Bresson’s style is not everyone’s cup of tea, but a film like Au Hasard Balthazar is a quick path to understanding the depth of cinema’s potential as an art form. Typically a film, even a really good one, is an industrial composite, a product from a system that is not always about putting the best possible picture on screen. It is difficult to imagine that the production of a Bresson film was ever contaminated with the profit incentives of nosy producers, managers and executives — all delivering notes to do this or do that. In fact, if a Hollywood executive were transported back in time to the shooting of a Bresson film, they might stay frozen in place from the shock of witnessing Bresson apply his philosophy on cinema. It is just as dangerous to mainstream commercialism as directors who dream of having huge budgets for their grand visions.

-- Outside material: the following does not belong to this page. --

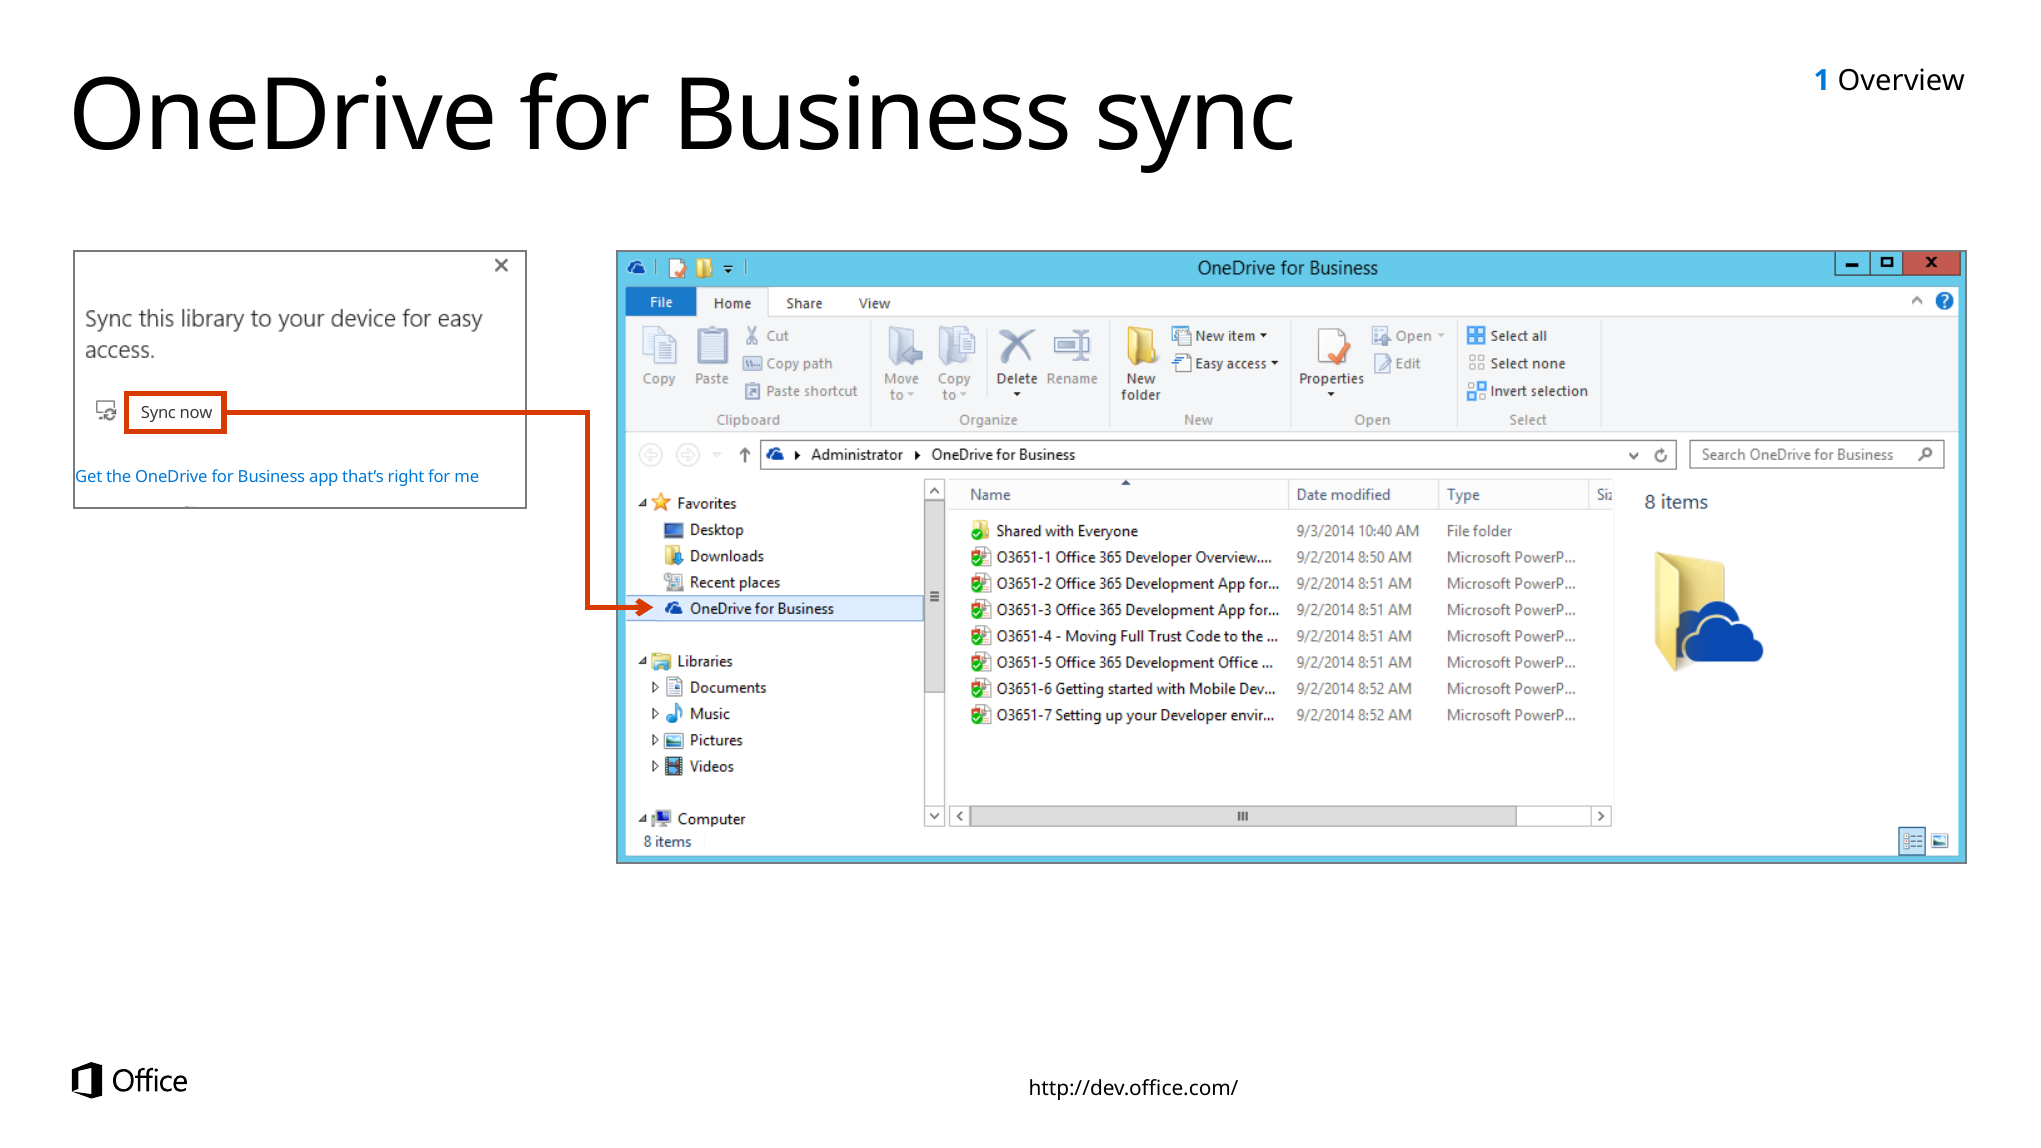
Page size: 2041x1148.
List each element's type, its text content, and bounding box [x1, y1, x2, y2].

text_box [74, 251, 1966, 863]
title OneDrive for Business sync [45, 48, 1996, 199]
footer 1 Overview [1306, 48, 1996, 110]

Much has been written about Bresson and his ascetic style. What I find so incredible about the “Bressonian” style is that its aesthetic power is mostly contained to the duration of the film. Memories of watching a Bresson film are only filled with faded images and partial remembrances of plot. Such could be the cost of being an active spectator. The tremendous flow of meaning and imagery stays with the transmitted light because a Bresson film is calling for meaning to be given, not the other way around.

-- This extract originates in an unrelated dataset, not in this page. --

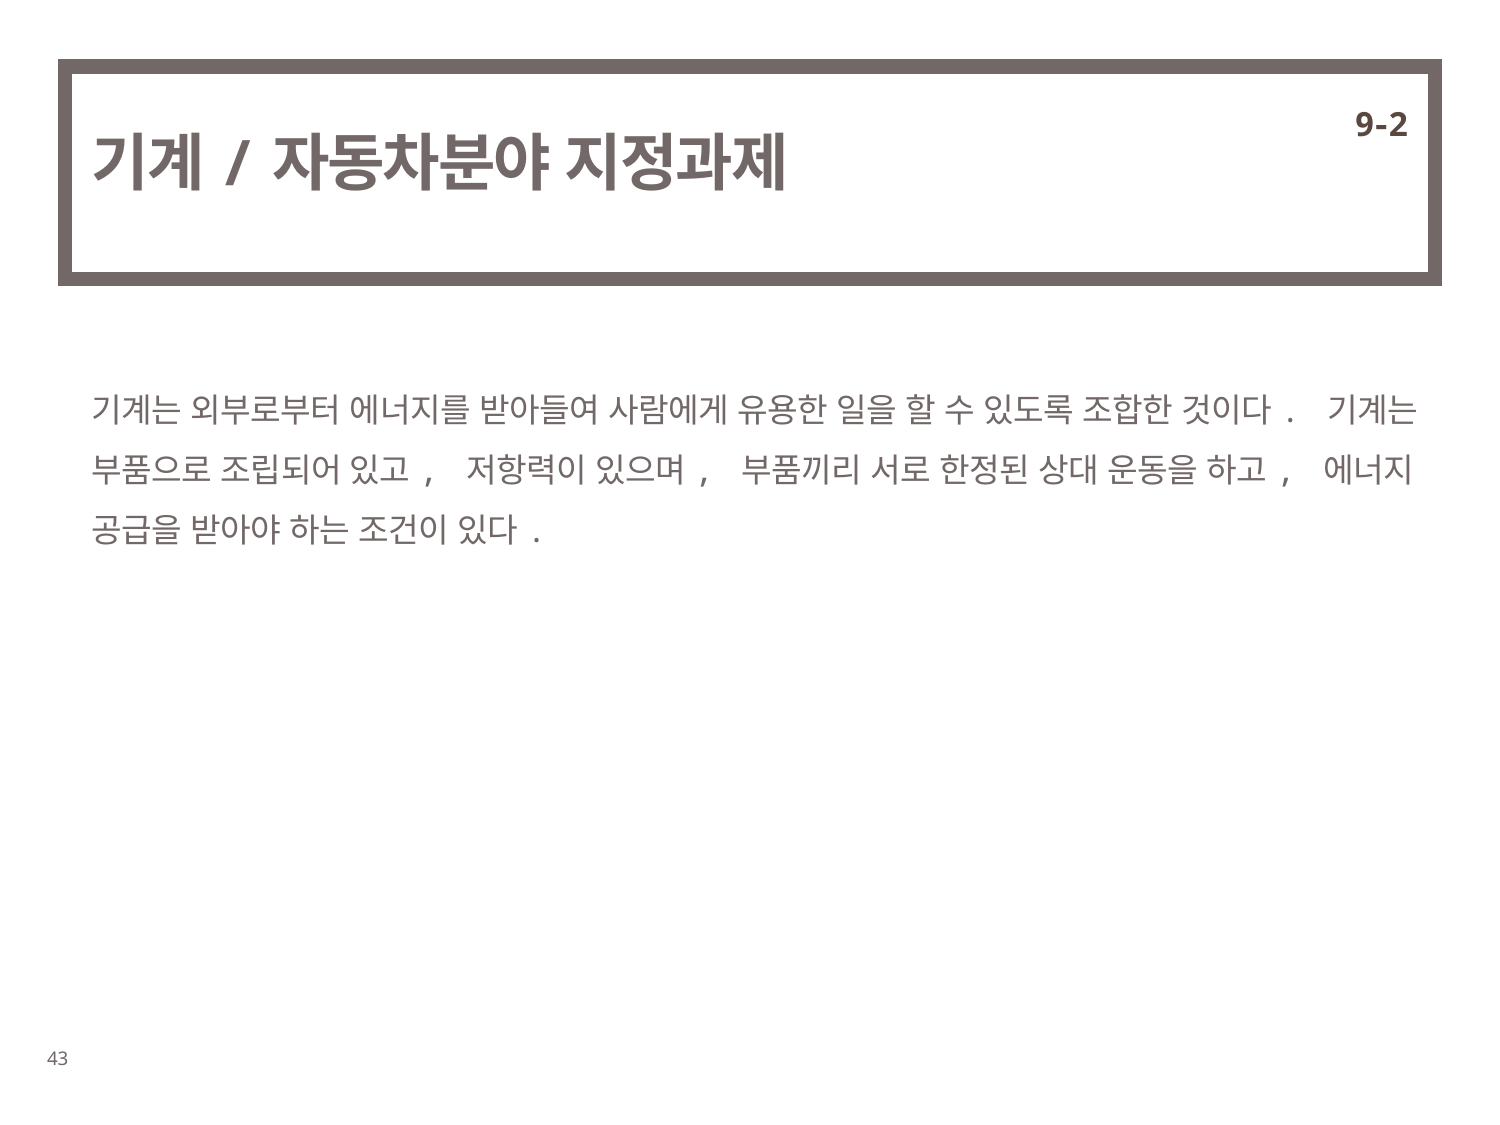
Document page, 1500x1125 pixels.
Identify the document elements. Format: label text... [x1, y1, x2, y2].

text_box [63, 64, 1437, 281]
text_box 9-2 [1153, 19, 1424, 197]
text_box 기계는 외부로부터 에너지를 받아들여 사람에게 유용한 일을 할 수 있도록 조합한 것이다. 기계는 부품으로 조립되어 있고, 저항력이 있으며, 부품끼리 서로 한정된 상대 운동을 하고, 에너지 공급을 받아야 하는 조건이 있다. [76, 361, 1436, 646]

But Bresson’s audience does not have the freedom to give any meaning to images on screen. Instead, a film like Au Hasard Balthazar forces the spectator to abandon ready-made concepts, as the images of everyday objects are somehow unfamiliar. Shots of hands, wheels, doors, and other objects of the world easily read as plot progression in other films — a film crew would likely label them as the “insert shots” needed to make action coherent — but not in a Bresson film. The simplicity of an everyday object suddenly is mysterious, and you find yourself needing ninety to a hundred minutes to ask naive questions like “What is a hand?” or “What is a money bill”? Balthazar the donkey is a strong example of this type of questioning. Is Balthazar and other donkeys placed on this earth to obey human masters? Are some animals more noble than others? Is the innocence of Balthazar innate or a projection of morality onto nature? Thinking about the social-natural dichotomy or the meaning of hierarchy in the animal kingdom, even for the duration of a film, initially feels alien, but its because people, objects, and mundane behaviors have assumed places in a totality of social hierarchy and function. Day to day, the logic of this totality is invisible because it is second nature. But Bresson understands that philosophy can be borne from questions society labels to be childish or pointless.